- Entries taken from a collection
============

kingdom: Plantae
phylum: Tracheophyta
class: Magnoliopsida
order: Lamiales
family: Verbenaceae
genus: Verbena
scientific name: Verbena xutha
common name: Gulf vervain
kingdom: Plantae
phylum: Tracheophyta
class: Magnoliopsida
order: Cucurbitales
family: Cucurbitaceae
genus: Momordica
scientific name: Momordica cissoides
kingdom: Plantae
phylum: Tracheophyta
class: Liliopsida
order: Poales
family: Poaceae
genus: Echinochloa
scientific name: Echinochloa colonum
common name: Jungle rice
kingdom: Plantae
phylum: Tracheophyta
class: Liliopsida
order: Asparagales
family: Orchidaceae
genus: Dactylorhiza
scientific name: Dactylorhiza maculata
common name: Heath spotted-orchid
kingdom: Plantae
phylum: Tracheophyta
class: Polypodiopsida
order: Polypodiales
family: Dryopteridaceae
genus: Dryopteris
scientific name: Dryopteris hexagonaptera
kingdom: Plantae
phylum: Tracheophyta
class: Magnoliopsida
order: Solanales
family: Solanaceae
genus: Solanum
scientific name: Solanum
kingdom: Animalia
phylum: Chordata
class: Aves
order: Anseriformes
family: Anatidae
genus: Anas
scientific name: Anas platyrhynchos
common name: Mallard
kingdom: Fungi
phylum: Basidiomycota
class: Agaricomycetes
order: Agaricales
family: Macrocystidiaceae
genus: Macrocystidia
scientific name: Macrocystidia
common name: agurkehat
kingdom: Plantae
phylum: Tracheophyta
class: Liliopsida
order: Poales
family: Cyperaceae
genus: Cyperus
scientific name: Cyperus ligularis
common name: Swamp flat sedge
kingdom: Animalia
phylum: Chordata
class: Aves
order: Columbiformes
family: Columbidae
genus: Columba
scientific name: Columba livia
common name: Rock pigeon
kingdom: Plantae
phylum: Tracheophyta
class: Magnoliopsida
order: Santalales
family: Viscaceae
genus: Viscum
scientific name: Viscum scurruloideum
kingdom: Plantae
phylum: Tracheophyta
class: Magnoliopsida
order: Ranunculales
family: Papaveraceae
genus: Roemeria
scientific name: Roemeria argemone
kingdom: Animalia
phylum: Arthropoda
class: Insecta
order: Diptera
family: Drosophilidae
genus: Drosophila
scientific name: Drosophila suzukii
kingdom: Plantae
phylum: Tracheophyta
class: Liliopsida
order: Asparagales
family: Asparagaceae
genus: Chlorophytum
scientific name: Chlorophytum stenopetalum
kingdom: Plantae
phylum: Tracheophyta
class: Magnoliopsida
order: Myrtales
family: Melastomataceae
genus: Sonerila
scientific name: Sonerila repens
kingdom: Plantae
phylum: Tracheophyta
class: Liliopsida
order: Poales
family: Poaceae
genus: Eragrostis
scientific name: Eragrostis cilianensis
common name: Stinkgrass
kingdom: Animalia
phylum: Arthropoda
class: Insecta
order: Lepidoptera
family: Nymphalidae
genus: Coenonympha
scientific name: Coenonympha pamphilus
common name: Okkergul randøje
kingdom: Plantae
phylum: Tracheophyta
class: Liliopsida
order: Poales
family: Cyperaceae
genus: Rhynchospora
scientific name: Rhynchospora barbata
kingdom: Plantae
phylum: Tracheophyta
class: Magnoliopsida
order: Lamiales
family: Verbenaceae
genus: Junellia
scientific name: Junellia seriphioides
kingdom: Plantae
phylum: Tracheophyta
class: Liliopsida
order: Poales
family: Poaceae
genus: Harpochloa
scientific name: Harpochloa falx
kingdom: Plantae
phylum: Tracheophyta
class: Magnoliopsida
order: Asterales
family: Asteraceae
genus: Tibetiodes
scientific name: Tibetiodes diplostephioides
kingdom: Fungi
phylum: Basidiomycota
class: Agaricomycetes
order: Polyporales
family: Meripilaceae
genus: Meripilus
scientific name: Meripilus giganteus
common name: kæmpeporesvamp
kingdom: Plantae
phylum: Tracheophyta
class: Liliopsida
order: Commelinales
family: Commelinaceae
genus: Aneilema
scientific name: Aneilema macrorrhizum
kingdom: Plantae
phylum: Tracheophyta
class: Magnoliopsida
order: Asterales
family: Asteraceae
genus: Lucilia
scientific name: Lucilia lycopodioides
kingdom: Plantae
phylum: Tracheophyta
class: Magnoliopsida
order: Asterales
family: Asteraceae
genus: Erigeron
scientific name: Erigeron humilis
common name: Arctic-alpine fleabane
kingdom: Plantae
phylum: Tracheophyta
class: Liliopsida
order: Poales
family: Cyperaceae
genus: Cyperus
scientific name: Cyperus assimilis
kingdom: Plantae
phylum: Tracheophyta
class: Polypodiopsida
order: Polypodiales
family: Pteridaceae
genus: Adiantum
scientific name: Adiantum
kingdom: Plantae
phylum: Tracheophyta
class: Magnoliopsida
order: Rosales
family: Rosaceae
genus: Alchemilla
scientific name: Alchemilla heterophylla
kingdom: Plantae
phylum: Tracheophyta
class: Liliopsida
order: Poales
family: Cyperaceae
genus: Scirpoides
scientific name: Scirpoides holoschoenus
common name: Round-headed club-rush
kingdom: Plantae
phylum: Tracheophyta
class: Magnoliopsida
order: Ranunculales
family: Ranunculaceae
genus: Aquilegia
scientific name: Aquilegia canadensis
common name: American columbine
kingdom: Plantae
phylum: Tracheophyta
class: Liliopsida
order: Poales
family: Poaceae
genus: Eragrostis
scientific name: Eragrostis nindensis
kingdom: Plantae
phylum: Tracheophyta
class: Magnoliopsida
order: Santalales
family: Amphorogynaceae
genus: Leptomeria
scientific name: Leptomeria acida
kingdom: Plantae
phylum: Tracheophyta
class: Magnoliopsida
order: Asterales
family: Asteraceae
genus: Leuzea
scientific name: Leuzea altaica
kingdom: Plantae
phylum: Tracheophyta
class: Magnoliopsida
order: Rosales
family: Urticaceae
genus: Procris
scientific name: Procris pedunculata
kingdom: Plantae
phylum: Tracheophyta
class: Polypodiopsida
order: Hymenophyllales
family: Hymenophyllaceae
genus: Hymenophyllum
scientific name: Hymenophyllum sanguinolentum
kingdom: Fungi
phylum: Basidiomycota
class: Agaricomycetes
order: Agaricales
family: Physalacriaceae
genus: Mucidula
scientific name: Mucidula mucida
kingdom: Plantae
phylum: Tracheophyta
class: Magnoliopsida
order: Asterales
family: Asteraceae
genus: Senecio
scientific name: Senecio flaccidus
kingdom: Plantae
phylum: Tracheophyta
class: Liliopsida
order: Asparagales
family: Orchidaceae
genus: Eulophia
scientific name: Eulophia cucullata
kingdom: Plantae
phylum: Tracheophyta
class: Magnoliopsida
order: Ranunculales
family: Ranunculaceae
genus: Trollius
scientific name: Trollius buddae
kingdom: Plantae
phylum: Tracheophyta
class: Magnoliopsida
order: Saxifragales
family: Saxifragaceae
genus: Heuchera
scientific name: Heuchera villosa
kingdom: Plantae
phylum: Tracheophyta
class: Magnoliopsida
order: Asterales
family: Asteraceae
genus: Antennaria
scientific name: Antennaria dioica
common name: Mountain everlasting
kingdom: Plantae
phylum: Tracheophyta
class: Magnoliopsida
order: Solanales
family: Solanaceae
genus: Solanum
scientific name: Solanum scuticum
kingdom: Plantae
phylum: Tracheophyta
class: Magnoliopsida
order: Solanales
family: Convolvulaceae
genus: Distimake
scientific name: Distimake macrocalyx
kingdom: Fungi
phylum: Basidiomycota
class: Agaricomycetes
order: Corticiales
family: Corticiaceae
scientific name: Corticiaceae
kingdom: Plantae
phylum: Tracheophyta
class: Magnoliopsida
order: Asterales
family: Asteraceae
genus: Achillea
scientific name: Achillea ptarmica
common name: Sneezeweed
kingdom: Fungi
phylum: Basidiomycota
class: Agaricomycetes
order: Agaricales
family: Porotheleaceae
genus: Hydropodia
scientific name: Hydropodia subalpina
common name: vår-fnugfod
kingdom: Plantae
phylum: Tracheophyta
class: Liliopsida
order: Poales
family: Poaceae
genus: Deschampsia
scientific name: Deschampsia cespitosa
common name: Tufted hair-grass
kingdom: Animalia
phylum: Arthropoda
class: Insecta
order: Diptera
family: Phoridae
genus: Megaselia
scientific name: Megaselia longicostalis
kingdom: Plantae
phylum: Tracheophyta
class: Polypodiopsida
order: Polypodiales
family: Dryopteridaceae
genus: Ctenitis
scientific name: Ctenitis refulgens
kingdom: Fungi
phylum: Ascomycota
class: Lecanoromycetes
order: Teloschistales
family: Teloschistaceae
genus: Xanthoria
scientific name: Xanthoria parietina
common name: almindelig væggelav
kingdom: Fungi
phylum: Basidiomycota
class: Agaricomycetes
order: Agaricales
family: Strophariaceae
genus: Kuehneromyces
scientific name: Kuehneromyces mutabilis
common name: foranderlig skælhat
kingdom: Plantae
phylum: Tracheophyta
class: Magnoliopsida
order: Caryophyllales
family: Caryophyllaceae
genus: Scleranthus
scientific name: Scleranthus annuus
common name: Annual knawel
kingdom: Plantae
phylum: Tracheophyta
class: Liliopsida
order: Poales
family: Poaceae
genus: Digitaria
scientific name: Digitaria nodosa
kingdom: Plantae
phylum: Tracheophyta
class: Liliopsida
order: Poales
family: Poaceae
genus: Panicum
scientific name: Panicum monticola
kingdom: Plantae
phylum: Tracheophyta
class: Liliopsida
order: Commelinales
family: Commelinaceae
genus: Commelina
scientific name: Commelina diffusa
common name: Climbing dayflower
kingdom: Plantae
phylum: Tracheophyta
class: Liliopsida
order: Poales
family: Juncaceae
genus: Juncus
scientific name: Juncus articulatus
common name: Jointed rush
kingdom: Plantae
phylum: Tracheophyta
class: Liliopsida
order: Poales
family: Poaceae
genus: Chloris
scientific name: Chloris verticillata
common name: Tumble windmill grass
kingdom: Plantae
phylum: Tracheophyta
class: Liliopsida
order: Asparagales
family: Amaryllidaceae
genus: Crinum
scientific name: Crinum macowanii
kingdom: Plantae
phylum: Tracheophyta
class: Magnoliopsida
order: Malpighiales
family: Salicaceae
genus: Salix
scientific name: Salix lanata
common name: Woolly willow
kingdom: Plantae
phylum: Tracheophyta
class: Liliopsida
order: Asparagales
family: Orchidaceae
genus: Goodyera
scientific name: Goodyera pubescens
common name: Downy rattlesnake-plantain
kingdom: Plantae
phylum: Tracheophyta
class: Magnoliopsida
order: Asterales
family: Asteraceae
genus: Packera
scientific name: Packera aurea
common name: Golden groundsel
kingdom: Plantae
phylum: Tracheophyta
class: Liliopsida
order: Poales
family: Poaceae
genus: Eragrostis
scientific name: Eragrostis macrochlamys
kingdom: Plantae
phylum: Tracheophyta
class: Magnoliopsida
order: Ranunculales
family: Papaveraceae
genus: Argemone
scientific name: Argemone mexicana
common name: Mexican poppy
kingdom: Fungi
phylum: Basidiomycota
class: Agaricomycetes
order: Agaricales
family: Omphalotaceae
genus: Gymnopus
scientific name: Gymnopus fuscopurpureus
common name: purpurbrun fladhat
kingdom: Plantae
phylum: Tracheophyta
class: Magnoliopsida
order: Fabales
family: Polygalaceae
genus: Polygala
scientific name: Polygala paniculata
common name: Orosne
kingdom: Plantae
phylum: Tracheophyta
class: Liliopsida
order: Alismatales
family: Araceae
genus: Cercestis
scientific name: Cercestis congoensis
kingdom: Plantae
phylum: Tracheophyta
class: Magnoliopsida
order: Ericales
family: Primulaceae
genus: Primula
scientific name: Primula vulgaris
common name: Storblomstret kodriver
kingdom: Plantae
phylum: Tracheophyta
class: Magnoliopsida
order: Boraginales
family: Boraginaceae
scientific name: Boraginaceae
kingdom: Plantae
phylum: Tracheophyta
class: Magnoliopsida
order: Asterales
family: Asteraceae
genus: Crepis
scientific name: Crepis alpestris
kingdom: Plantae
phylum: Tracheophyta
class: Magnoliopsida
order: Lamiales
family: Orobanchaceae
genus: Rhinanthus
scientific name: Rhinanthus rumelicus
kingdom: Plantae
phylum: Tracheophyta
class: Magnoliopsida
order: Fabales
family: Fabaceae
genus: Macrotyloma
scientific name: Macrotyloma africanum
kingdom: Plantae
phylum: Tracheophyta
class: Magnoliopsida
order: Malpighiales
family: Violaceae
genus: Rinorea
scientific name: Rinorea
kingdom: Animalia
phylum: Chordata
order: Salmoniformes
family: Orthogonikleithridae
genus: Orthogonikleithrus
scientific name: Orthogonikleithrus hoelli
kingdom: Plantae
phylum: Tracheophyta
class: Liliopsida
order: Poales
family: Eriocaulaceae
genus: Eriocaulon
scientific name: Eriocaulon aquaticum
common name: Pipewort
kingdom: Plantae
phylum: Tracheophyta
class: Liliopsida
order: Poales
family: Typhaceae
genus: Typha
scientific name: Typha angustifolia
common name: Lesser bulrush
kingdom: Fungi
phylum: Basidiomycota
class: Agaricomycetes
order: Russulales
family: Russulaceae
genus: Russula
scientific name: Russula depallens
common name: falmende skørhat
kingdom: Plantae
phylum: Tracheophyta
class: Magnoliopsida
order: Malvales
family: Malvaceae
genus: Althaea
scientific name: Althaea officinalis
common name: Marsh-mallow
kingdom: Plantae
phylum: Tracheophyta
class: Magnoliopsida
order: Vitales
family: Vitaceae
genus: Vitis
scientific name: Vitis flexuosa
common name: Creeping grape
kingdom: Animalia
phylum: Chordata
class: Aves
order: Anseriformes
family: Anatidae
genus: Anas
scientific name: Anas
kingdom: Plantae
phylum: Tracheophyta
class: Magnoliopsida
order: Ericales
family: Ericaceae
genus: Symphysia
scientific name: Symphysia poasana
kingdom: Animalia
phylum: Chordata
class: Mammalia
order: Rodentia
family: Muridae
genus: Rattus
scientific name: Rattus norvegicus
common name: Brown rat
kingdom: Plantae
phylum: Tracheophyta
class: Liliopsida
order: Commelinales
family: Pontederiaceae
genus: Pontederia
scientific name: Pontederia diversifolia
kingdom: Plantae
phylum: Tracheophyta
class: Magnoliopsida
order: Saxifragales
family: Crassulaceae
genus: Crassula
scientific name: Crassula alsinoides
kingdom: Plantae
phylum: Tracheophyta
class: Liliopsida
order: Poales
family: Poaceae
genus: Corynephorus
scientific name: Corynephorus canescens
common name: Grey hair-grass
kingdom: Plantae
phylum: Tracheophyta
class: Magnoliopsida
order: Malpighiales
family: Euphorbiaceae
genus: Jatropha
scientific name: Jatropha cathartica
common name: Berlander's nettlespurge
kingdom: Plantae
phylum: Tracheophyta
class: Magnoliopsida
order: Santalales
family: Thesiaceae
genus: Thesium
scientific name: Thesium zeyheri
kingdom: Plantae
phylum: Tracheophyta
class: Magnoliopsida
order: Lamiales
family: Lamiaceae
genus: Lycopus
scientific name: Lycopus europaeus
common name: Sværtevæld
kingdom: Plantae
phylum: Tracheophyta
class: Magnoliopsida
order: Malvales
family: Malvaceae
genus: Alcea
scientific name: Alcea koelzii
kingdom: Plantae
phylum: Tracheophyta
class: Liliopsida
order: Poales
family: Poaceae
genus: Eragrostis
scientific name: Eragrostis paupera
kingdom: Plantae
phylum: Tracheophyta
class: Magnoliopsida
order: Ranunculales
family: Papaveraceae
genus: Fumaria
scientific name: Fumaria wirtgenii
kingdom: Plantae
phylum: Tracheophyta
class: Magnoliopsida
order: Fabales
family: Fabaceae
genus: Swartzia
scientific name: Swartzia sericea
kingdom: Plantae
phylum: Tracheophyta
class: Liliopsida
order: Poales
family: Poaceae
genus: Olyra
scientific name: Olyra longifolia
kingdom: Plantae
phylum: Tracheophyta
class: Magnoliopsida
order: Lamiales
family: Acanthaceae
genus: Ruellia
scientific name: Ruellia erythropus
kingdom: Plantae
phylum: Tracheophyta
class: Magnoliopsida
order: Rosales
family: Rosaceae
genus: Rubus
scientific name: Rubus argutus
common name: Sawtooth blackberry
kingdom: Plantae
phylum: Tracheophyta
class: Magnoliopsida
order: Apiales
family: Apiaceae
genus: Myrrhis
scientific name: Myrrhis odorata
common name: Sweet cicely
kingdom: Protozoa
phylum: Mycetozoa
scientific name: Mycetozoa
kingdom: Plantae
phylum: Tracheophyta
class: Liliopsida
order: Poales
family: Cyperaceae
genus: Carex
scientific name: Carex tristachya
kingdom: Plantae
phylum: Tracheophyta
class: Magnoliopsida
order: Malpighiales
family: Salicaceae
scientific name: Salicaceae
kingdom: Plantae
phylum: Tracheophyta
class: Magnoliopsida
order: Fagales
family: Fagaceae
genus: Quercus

============

- Problem statement
Copy out word for word the lines of the records, starting with the first line and going on through the line with "scientific name: Echinochloa colonum".

- Task answer
kingdom: Plantae
phylum: Tracheophyta
class: Magnoliopsida
order: Lamiales
family: Verbenaceae
genus: Verbena
scientific name: Verbena xutha
common name: Gulf vervain
kingdom: Plantae
phylum: Tracheophyta
class: Magnoliopsida
order: Cucurbitales
family: Cucurbitaceae
genus: Momordica
scientific name: Momordica cissoides
kingdom: Plantae
phylum: Tracheophyta
class: Liliopsida
order: Poales
family: Poaceae
genus: Echinochloa
scientific name: Echinochloa colonum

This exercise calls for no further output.